Because it’s awesome, that’s why.

Consider me a new convert, because after years of lifting and running, boxing and crunching, one class of Pilates revealed the hard truth that I’m still coming to terms with: I’m not as fit as I thought.

While strength training and building mass have always been priorities in my fitness routine, Pilates always seemed like a “gentle” workout reserved for older women looking to get in touch with their inner spirit. Assumptions, I’ll admit, but given the amount of celebs endorsing the routine, I’ve always brushed it off as just another Hollywood trend.

But take note guys, Pilates is legit.

Not only is it one of the best core strengthening exercise routines out there, but its history should shed some light on why every guy needs to include it in his overall fitness regiment.

In the early 20th century, the practise was developed by Joseph Pilates, a boxing coach who also studied kung fu and mastered the art of body building.
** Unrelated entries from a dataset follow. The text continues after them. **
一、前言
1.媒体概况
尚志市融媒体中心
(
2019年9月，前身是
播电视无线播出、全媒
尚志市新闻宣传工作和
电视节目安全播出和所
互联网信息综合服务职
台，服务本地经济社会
It’s not just ladies keeping fit with his routine; today it’s used by everyone from soldiers and swimmers to football players and everyone in between.

Like all new experiences, classes can understandably be intimidating at first. In a room full of thin, limber and flexible women, I manage to stand out like a sore thumb. These ladies are graceful, and I’m not. But I quickly realize that what’s been lacking in my weight lifting routine is intense core strengthening, the very heart of what Pilates offers.

Using your own body weight, many of the movements involved require a great deal of effort in stabilization, like raised-leg floor planks that tighten every inch of your torso .

It’s all about working smaller muscle groups, the kind of conditioning that involves repetitious movements over a longer period of time rather than lifting a dumbbell and targeting a specified area for a few seconds.

There’s a lot of emphasis on the spine and maintaining a centre balance, and for people suffering from bad backs or knees, Pilates offers a way to really stretch out your tendons and get them working effectively again.

Guys also fall into the myth that something like Pilates is “too easy”, but they couldn’t be more off because the moves involved are deceptively difficult, even for the fittest of athletes. If you’re looking to develop well-defined abs and lift heavier weights too, it all starts with a stronger core.

What Pilates ultimately offers is a way to work out muscles in a way that your body is not accustomed to, and that’s exactly how strength and flexibility is built. For guys who are used to reps on the flat bench, Pilates is the best way to work out all those little muscles that you’ve probably been ignoring all along.